Für den Unterhalt sämtlicher Kinder kamen die Kläger auf. Das studierende Kind erzielte im Streitjahr auch eigene Einkünfte aus nichtselbständiger Arbeit (Bruttoarbeitslohn: 1.529 €) und aus Kapitalvermögen (Einnahmen: 933 €).
Im Einkommensteuerbescheid vom 12. Juli 2006 berücksichtigte der Beklagte und Beschwerdegegner (das Finanzamt ‑‑FA‑‑) die Kinder zum einen durch den Kinderfreibetrag und den Freibetrag für den Betreuungs-, Erziehungs- oder Ausbildungsbedarf in Höhe von 5.808 € je Kind (§ 32 Abs. 6 des Einkommensteuergesetzes ‑‑EStG‑‑). Zum anderen setzte das FA für das auswärts untergebrachte Kind einen Ausbildungsfreibetrag in Höhe von 231 € (= 3/12 von 924 €) an (§ 33a Abs. 2 EStG). Die darüber hinaus von den Klägern für den Unterhalt des auswärts untergebrachten Kindes als außergewöhnliche Belastung geltend gemachten Aufwendungen in Höhe von 3.344 € erkannte es nicht an. Den dagegen gerichteten Einspruch wies das FA mit Einspruchsentscheidung vom 23. Februar 2007 als unbegründet zurück.
Die hiergegen gerichtete Klage wies das Finanzgericht (FG) als unbegründet ab. Zur Begründung verwies es im Wesentlichen darauf, dass die von den Klägern insbesondere für das auswärts untergebrachte Kind geltend gemachten Unterhaltsaufwendungen nicht über die vom FA bereits berücksichtigten Freibeträge hinaus steuerlich anerkannt werden könnten. Der Steuergesetzgeber habe das Existenzminimum für volljährige Kinder im Jahr 2005 und die Ausbildungskosten einschließlich der Kosten auswärtiger Unterbringung ausreichend berücksichtigt.
Mit ihrer Beschwerde begehren die Kläger die Zulassung der Revision wegen grundsätzlicher Bedeutung (§ 115 Abs. 2 Nr. 1 der Finanzgerichtsordnung ‑‑FGO‑‑) und wegen Verfahrensmängeln (§ 115 Abs. 2 Nr. 3 FGO).
Entscheidungsgründe
II. Die Beschwerde ist unzulässig und deshalb durch Beschluss zu verwerfen (§ 116 Abs. 5 Satz 1 FGO). Die Kläger haben Zulassungsgründe nicht in einer den Darlegungsanforderungen des § 116 Abs. 3 Satz 3 FGO genügenden Form geltend gemacht.
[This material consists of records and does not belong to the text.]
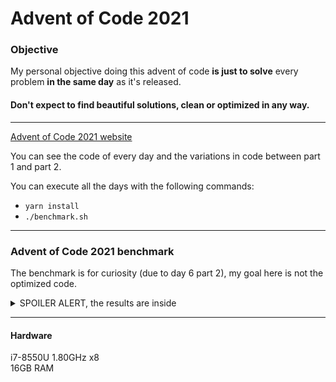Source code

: # Advent of Code 2021

### Objective

My personal objective doing this advent of code **is just to solve** every problem **in the same day** as it's released.

#### Don't expect to find beautiful solutions, clean or optimized in any way.

***

[Advent of Code 2021 website](https://adventofcode.com/2021)

You can see the code of every day and the variations in code between part 1 and part 2.

You can execute all the days with the following commands:

- `yarn install`
- `./benchmark.sh`

***

### Advent of Code 2021 benchmark

The benchmark is for curiosity (due to day 6 part 2), my goal here is not the optimized code.
<details>
<summary>SPOILER ALERT, the results are inside</summary>

**Day 1:**

- Part 1: 1616 *(0.06s)*
- Part 2: 1645 *(0.05s)*

**Day 2:**

- Part 1: 1580000 *(0.05s)*
- Part 2: 1251263225 *(0.04s)*

**Day 3:**

- Part 1: 2743844 *(0.05s)*
- Part 2: 6677951 *(0.05s)*

**Day 4:**

- Part 1: 55770 *(0.07s)*
- Part 2: 2980 *(0.07s)*

**Day 5:**

- Part 1: 6267 *(0.13s)*
- Part 2: 20196 *0.22s)*

**Day 6:**

- Part 1: 372984 *(0.14s)*
- Part 2: 1681503251694 *(0.04s)*

**Day 7:**

- Part 1: 349769 *(0.08s)*
- Part 2: 99540554 *(0.06s)*
    - Time using recurrent like factorial *(1.44s)*

**Day 8:**

- Part 1: 476 *(0.03s)*
- Part 2: 1011823 *(0.08s)*

**Day 9:**

- Part 1: 478 *(0.04s)*
- Part 2: 1327014 *(0.07s)*
    - Solution with parallel basin processing almost not affect the execution time

**Day 10:**

- Part 1: 311949 *(0.06s)*
- Part 2: 3042730309 *(0.07s)*

**Day 11:**

- Part 1: 1702 *(0.08s)*
- Part 2: 251 *(0.09s)*

**Day 12:**

- Part 1: 4775 *(0.07s)*
- Part 2: 152480 *(1.87s)*

**Day 13:**

- Part 1: 661 *(0.09s)*
- Part 2: PFKLKCFP *(0.1s)*

**Day 14:**

- Part 1: 2068 *(0.08s)*
- Part 2: 2158894777814 *(0.09s)*
    - Full polymer char's array calculation *(memory heap out)*
    - Full polymer string calculation *(memory heap out)*
    - Full polymer linked list calculation *(memory heap out)*
    - Disaggregated pairs calculation **(Correct)**

**Day 15:**
> Solved with A* -> [Wikipedia](https://en.wikipedia.org/wiki/A*_search_algorithm)

- Part 1: 595 *(0.69s)*
- Part 2: 2914
  - Sorting and shifting every new iteration to visit always the less weighted *(62.00s)*
  - Some equilibrium between sorting and shifting the neighbors *(2.05s)*

</details>

***

#### Hardware

i7-8550U 1.80GHz x8   
16GB RAM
1. Die Revision ist nicht wegen grundsätzlicher Bedeutung (§ 115 Abs. 2 Nr. 1 FGO) der Frage zuzulassen, ob die Verfassungsmäßigkeit des Existenzminimums isoliert überprüft werden kann.
a) Die Zulassung der Revision wegen grundsätzlicher Bedeutung der Rechtssache (§ 115 Abs. 2 Nr. 1 FGO) setzt voraus, dass der Beschwerdeführer eine hinreichend bestimmte Rechtsfrage herausstellt, deren Klärung im Interesse der Allgemeinheit an der Einheitlichkeit der Rechtsprechung und der Fortentwicklung des Rechts erforderlich ist und die im konkreten Streitfall klärbar ist. Dies erfordert eine Auseinandersetzung mit den zur aufgeworfenen Rechtsfrage in Rechtsprechung und Schrifttum vertretenen Auffassungen sowie die Darlegung, in welchem Umfang, von welcher Seite und aus welchen Gründen die Beantwortung der Rechtsfrage zweifelhaft und streitig ist (z.B. Senatsbeschluss vom 16. August 2011 III B 155/10, BFH/NV 2012, 48).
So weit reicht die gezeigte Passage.